Blanchiment d'argent
Cette banque genevoise sous enquête pour de multiples «faiblesses»

La banque genevoise Reyl Intesa Sanpaolo fait l'objet d'une enquête de la Finma pour des faiblesses dans la lutte contre le blanchiment d'argent. L'établissement, qui coopère avec les autorités, a déposé une plainte pour violation du secret bancaire.
Publié: 09.04.2025 à 14:55 heures
La banque genevoise Reyl Intesa Sanpaolo fait l'objet d'une enquête de la Finma. (image d'illustration)
Photo: Shutterstock
sda-logo.jpeg
ATS Agence télégraphique suisse

La banque genevoise Reyl Intesa Sanpaolo est visée par une enquête de l'autorité de surveillance des marchés financiers (Finma) pour de multiples «faiblesses» en matière de lutte contre le blanchiment d'argent et de contrôle de clients dits à risque.
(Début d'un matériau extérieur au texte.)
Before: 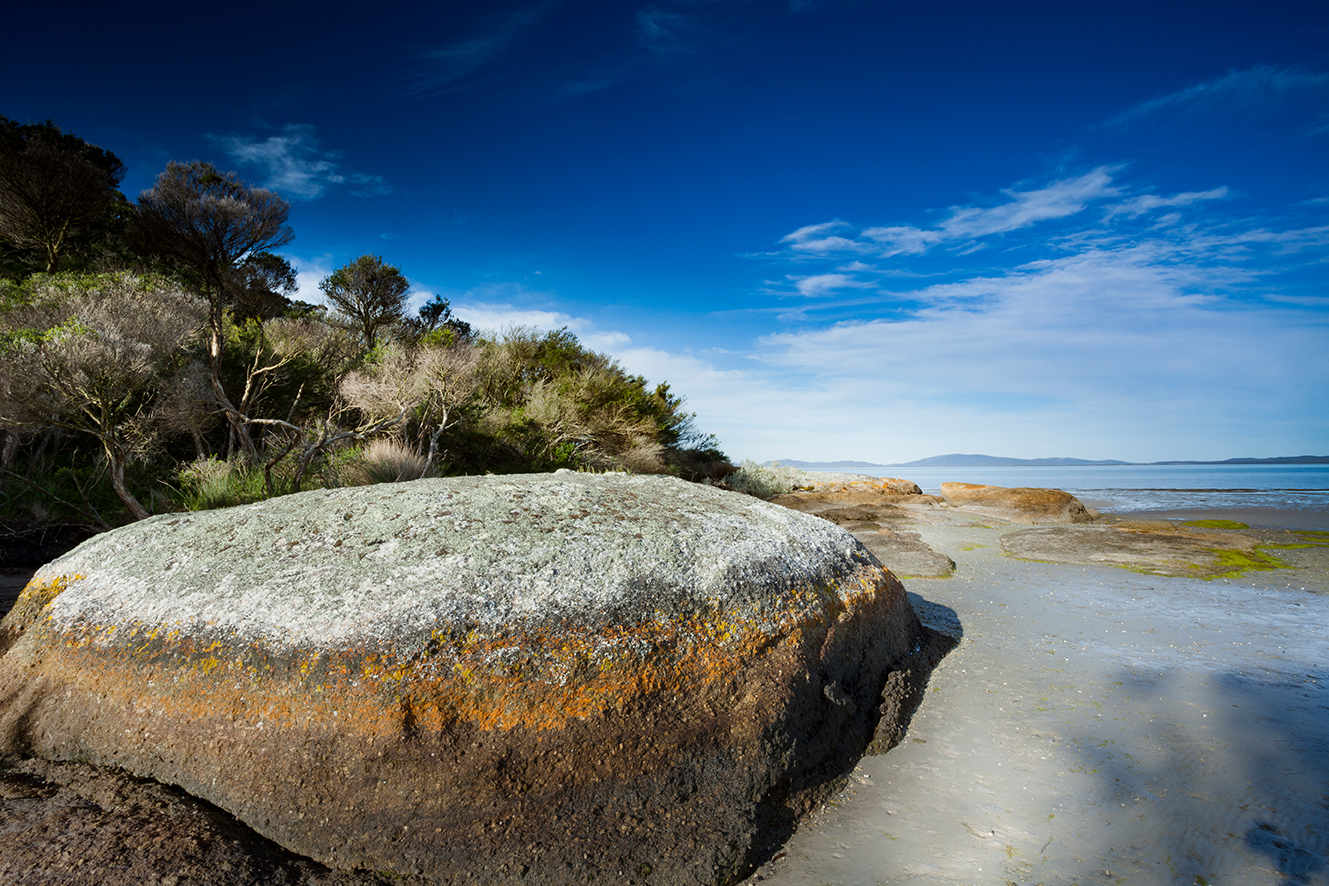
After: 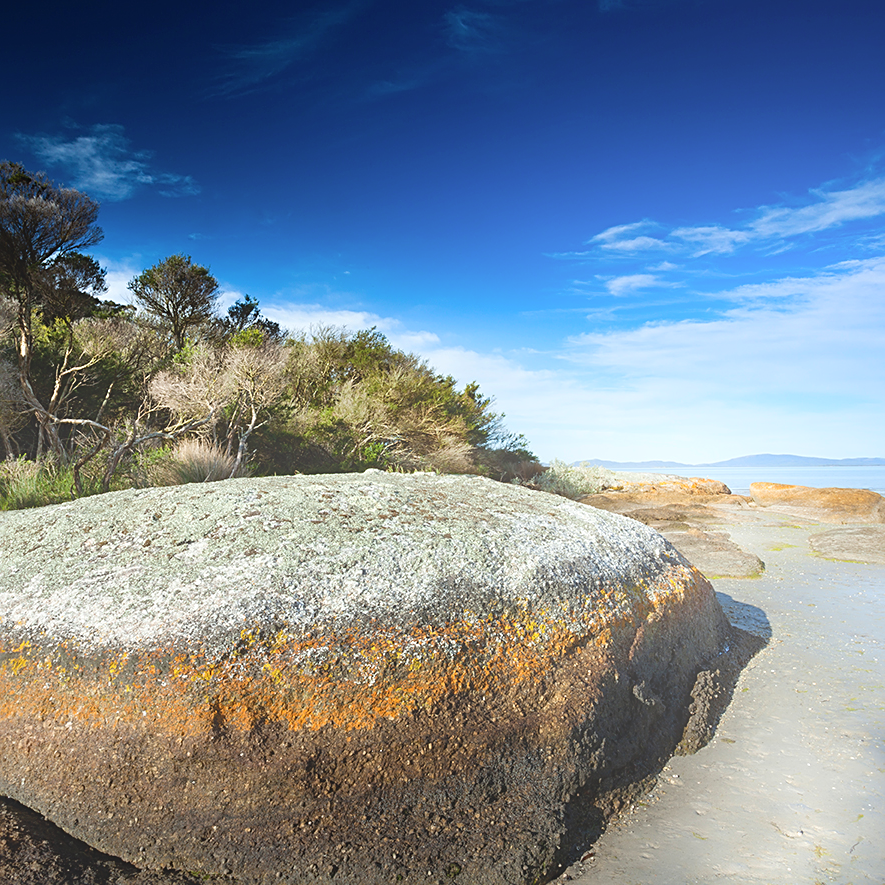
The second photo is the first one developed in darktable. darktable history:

La direction a confirmé coopérer avec les autorités de surveillance et dit s'efforcer d'améliorer ses processus et contrôles internes. Les articles publiés notamment par les journaux du groupe Tamedia «contiennent des informations confidentielles», a indiqué mercredi un porte-parole à l'agence AWP.

Se considérant lésée par la violation du secret bancaire, l'établissement a ainsi déposé «une plainte contre inconnu auprès des autorités suisses afin de protéger la Banque et ses clients».

Ruth Metzler citée

Des centaines de millions liés à des autocrates d'Asie centrale ou à des personnalités politiquement exposées (PEP) en Russie auraient transité par des comptes gérés par Banque Reyl, selon un document consulté par un consortium de médias OCCRP, dont le groupe Tamedia, le quotidien français Le Monde et l'homologue italien IrpiMedia.
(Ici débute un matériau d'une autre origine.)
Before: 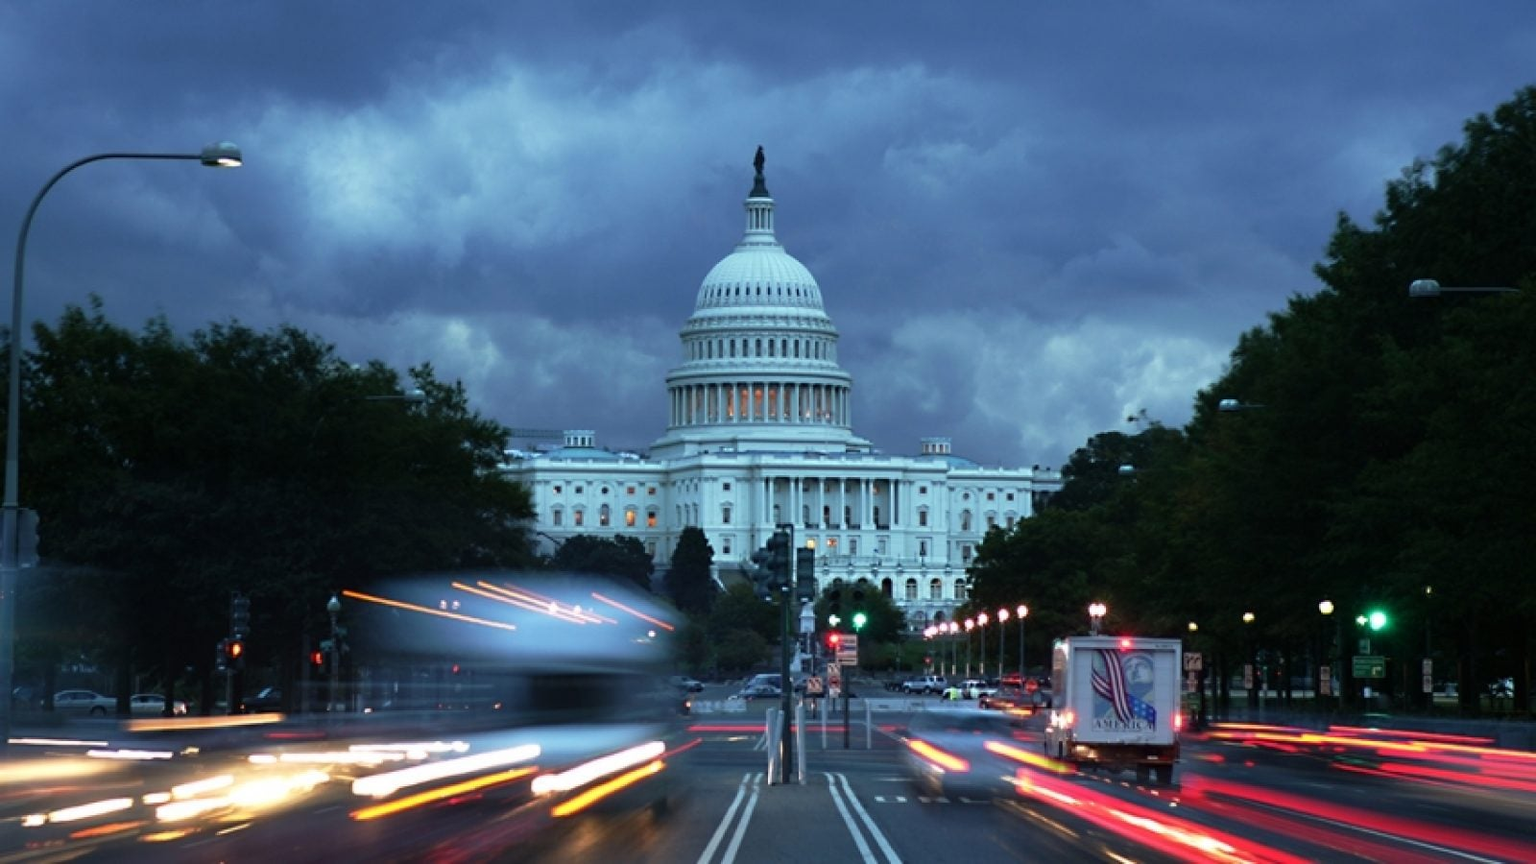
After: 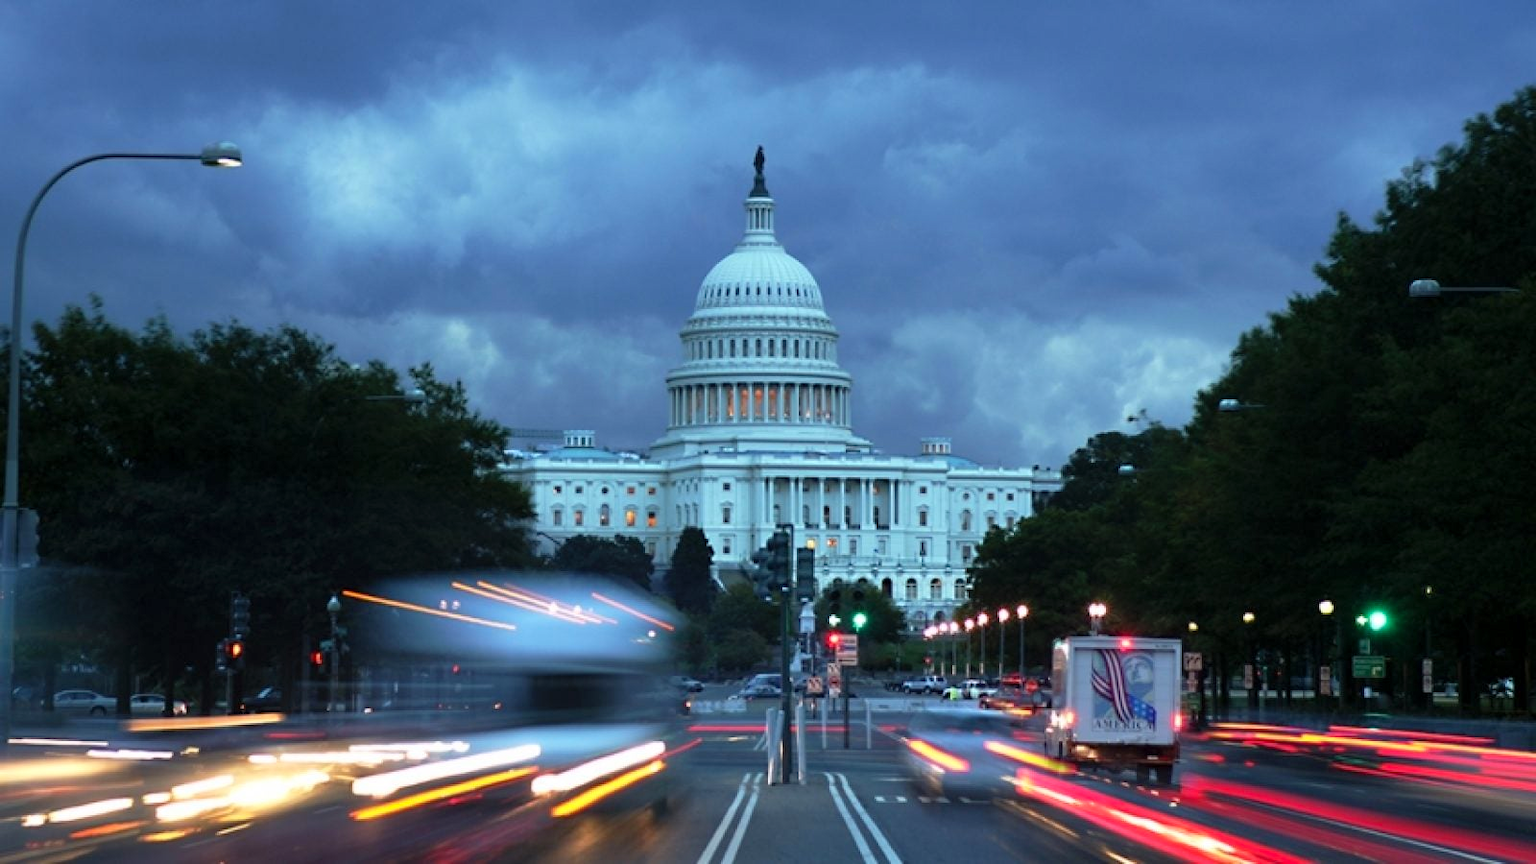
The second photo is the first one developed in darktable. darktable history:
exposure: black level correction 0.001, compensate highlight preservation false
contrast brightness saturation: contrast 0.032, brightness 0.063, saturation 0.126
L'ex-conseillère fédérale Ruth Metzler a été directement citée. Elle a siégé huit ans au conseil d'administration de la banque et était notamment en charge d'écarter les clients problématiques.
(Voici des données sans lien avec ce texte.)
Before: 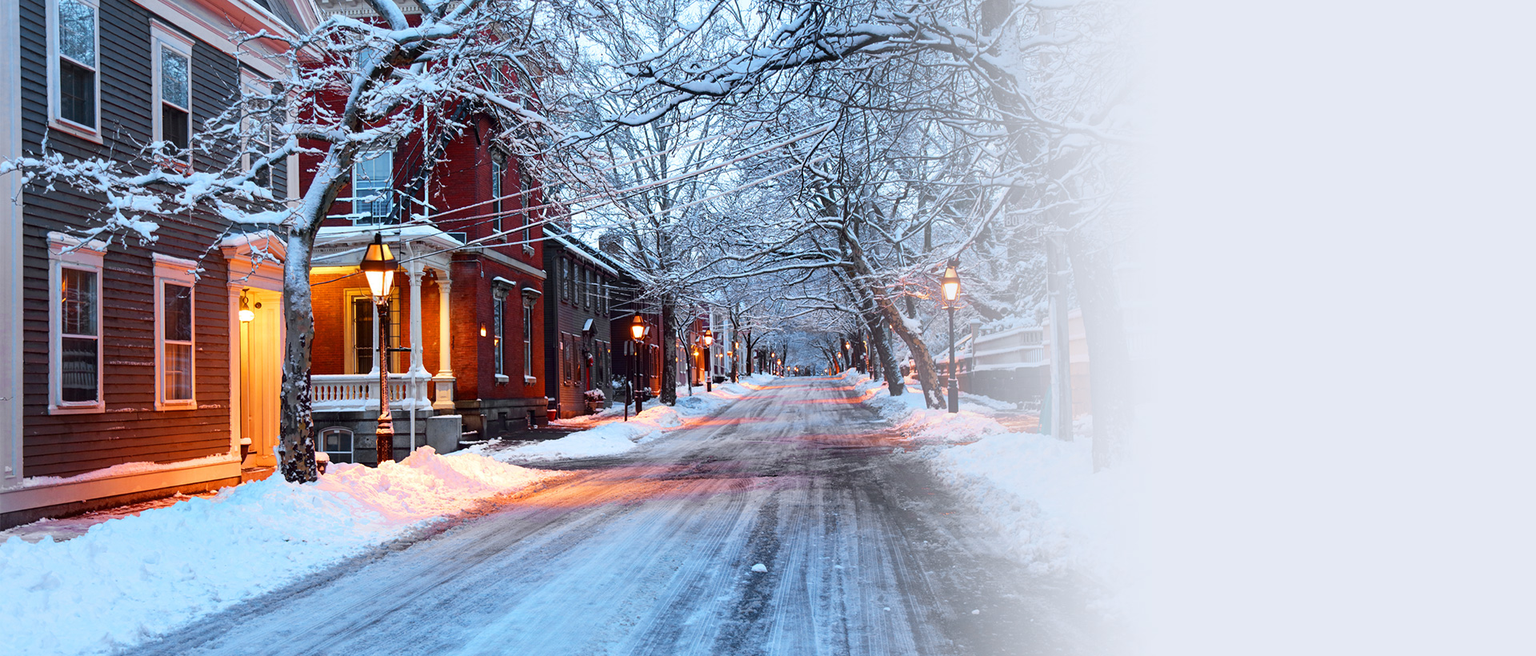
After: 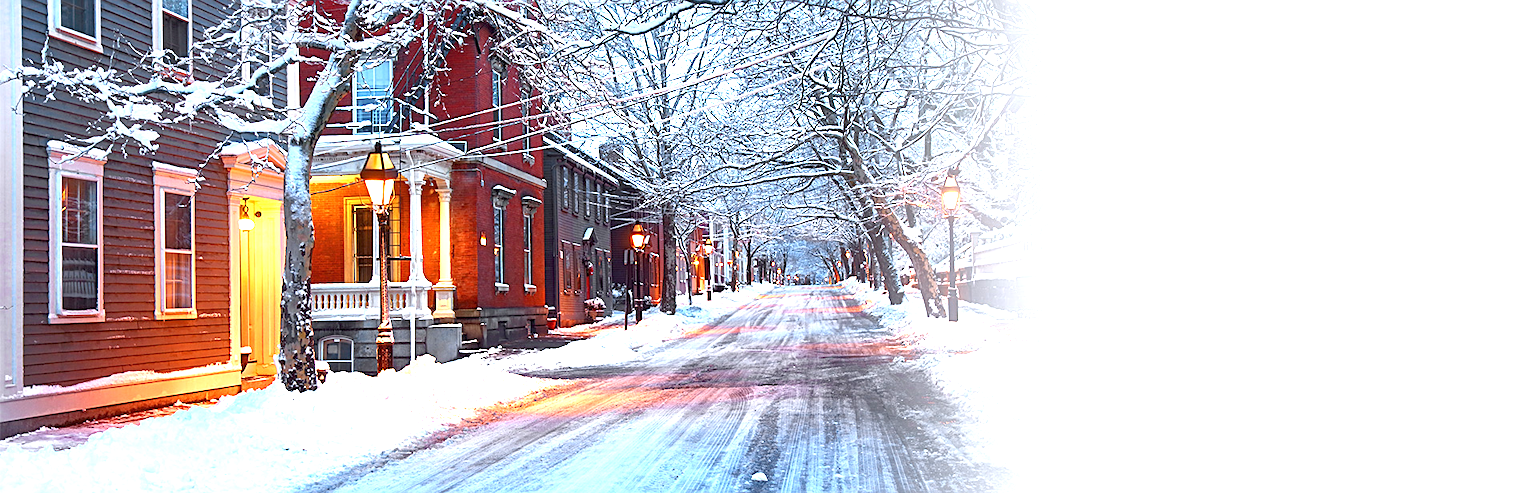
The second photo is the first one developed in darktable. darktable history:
exposure: black level correction 0, exposure 1.403 EV, compensate highlight preservation false
sharpen: on, module defaults
crop: top 13.907%, bottom 10.798%
tone equalizer: -8 EV 0.238 EV, -7 EV 0.382 EV, -6 EV 0.441 EV, -5 EV 0.264 EV, -3 EV -0.243 EV, -2 EV -0.423 EV, -1 EV -0.412 EV, +0 EV -0.264 EV, edges refinement/feathering 500, mask exposure compensation -1.57 EV, preserve details no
Ruth Metzler faisait également partie d'un comité responsable de la bonne gouvernance de la maison genevoise, après son rachat par l'italien Intesa Sanpaolo en 2021, qui assurait renforcer sa vigilance en matière de clients potentiellement à risques. L'ancienne ministre de la Justice ne s'est pas exprimée auprès des médias. Elle ne travaille plus pour la banque depuis l'été dernier. Elle préside désormais Swiss Olympic.

Mesures prises

«A la suite du changement d'actionnariat, la Banque a encore renforcé son cadre de conformité et de lutte contre le blanchiment d'argent. Les relations avec les catégories de clients à haut risque ont été soigneusement examinées et, lorsque cela a été jugé approprié, clôturées», précise l'établissement.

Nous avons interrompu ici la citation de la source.